The discussion followed the theme of a chapter Ramiz recently authored in a book titled “Shaking the Table: Survival and Healing Amongst Identity Center Practitioners,” published in November 2025.
The book chapter, “‘It Is Better to Speak:’ Public Testimony as Survival, Resistance, and Healing,” detailed her experience in identity centers, where she witnessed staff leaders refusing to advance the values they claimed to stand for.
A living example of intersectionality, Ramiz was born and raised in Hartford by her paternal grandmother, whose mother fled Georgia during the Great Migration.

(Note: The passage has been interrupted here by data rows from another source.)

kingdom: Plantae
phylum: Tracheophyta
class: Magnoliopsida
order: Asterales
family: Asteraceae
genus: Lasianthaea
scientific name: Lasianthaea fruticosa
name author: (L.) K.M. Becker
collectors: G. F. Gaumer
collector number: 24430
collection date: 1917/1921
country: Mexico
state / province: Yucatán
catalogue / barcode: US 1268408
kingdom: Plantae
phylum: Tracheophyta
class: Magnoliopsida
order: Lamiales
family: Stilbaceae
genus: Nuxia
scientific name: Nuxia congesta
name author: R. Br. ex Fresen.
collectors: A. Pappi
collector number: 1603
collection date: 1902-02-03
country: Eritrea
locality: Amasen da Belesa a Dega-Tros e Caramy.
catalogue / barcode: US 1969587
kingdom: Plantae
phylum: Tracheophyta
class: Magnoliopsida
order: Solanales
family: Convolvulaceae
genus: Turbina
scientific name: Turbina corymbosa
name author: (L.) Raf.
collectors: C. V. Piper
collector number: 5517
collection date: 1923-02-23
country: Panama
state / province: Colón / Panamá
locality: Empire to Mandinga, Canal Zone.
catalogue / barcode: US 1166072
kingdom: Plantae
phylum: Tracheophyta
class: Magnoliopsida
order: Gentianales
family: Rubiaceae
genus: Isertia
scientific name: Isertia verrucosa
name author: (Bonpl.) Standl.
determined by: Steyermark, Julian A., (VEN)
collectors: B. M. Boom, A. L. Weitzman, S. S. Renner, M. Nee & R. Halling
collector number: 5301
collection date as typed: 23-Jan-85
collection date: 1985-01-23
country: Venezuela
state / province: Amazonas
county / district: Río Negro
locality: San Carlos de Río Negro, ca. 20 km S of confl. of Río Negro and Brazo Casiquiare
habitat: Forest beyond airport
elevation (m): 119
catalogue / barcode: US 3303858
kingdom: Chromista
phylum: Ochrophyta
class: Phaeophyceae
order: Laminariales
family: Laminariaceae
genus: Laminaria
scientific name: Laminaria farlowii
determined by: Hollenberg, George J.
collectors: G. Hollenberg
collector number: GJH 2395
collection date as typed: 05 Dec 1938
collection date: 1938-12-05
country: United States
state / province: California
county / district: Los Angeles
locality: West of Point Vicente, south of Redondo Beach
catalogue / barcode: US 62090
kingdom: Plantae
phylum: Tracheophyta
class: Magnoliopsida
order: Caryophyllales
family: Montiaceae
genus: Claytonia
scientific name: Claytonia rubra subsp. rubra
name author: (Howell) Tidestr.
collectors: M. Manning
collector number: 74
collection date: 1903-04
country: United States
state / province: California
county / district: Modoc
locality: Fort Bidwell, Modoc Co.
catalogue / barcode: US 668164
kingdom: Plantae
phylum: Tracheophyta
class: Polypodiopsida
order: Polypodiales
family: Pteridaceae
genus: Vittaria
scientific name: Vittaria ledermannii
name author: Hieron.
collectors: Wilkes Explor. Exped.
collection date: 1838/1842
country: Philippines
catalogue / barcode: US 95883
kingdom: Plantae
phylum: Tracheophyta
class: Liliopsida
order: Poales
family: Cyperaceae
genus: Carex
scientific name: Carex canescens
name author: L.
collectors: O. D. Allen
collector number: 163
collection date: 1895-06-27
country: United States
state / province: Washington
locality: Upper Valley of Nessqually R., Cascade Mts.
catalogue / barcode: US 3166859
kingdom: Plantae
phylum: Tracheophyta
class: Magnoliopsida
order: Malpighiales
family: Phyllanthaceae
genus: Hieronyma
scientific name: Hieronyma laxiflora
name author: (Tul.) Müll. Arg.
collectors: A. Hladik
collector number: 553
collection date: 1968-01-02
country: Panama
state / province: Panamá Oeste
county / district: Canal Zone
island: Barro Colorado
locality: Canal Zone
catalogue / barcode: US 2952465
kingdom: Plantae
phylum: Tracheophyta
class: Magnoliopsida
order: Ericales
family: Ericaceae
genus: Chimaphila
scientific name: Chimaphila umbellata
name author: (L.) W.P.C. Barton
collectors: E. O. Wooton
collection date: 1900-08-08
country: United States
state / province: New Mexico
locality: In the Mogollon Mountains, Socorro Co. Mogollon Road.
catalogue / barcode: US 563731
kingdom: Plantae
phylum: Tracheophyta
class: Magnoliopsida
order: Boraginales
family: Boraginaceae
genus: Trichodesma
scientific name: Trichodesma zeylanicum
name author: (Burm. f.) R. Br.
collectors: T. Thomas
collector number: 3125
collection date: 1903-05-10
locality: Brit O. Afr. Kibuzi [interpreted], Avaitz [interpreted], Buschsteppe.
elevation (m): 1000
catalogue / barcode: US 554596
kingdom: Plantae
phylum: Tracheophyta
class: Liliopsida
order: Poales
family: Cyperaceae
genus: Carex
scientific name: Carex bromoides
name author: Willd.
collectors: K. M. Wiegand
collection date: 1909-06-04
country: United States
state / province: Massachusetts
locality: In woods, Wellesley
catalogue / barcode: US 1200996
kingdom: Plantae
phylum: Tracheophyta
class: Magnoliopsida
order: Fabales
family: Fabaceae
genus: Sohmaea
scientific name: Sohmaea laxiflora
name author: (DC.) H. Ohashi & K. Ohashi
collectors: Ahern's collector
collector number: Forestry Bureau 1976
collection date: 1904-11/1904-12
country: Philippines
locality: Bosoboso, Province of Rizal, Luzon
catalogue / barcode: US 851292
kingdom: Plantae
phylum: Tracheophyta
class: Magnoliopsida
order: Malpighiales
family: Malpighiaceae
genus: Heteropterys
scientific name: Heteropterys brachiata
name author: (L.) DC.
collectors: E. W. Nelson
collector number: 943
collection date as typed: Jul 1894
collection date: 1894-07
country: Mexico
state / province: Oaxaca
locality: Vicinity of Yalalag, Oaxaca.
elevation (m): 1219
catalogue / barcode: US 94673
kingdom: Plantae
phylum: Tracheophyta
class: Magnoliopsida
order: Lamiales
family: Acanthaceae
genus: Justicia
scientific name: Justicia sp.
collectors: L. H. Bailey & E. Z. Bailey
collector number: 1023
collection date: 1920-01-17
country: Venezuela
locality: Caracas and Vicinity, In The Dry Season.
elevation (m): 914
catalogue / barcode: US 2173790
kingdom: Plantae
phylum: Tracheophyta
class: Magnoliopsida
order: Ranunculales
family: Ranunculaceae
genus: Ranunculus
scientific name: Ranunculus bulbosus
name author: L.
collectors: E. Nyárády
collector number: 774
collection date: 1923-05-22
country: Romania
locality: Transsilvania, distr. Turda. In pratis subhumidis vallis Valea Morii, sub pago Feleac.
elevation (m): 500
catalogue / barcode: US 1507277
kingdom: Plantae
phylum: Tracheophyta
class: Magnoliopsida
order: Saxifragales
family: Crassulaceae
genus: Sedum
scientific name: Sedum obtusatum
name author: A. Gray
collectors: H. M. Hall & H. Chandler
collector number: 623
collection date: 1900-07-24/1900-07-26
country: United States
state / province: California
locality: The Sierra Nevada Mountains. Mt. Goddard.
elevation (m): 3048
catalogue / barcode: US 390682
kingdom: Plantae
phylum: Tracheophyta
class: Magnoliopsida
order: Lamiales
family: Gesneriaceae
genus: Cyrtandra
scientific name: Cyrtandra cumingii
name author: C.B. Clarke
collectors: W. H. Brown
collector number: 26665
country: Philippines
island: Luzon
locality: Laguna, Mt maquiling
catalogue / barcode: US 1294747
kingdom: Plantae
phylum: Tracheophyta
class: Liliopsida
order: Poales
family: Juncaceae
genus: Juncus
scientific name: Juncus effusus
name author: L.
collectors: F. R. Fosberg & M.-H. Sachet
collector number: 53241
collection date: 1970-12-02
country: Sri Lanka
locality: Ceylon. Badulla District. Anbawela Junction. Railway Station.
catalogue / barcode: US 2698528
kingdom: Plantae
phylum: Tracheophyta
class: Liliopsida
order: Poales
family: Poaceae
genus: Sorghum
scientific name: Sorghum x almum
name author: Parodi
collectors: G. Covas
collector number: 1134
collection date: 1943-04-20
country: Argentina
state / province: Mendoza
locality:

Due to her status as a Black and Puerto Rican Muslim woman and a member of the LGBTQIA+ community, she knew early in life that she would face inequities in education and employment.
“My father instilled in me that I would have to work twice as hard,” she said, reflecting on attending a Catholic school as a firstborn Muslim. Ramiz persevered to earn an undergraduate degree at Wesleyan University, as well as graduate and doctoral degrees from Central Connecticut State University and the University of Kansas.
As a higher education professional, Ramiz held several roles in identity centers, where she came to learn that those in leadership positions “failed to actualize” the values their offices were founded on.
She continued: “We like to talk about colleges as ‘safe bubbles,’ but … these spaces are microcosms of the larger world … furthering systems of oppression that my offices were positioned to eradicate.”
Drawing heavily on Audre Lorde’s poem “A Litany for Survival” in her discussion and book chapter, Ramiz reflected on her decision to engage in “public testimony” about the injustices done by these offices, which she says often encourage silence.
She detailed a student activities director, who was a white man, instructing her to “be apolitical” following the fatal 2012 shooting of Trayvon Martin. She was “silenced” at a time that called for discourse: “My role in this center was mostly performative,” she said.
Years later, after the murder of George Floyd in 2020, Ramiz was working at a different institution, which offered the “false promise” of a scholarship in Floyd’s name and later dismantled its diversity, equity, and inclusion (DEI) department.
Ramiz described herself as “the canary in a coal mine” when turning to social media, especially “Black Twitter.” Ramiz said, “If I did not speak it and name it, I’d feel alone in it.”
Ramiz finds peace in her decisions to stand up for what she believes in. “Status quo still runs the show,” she said. “There are always consequences, (but) I sleep really well at night.”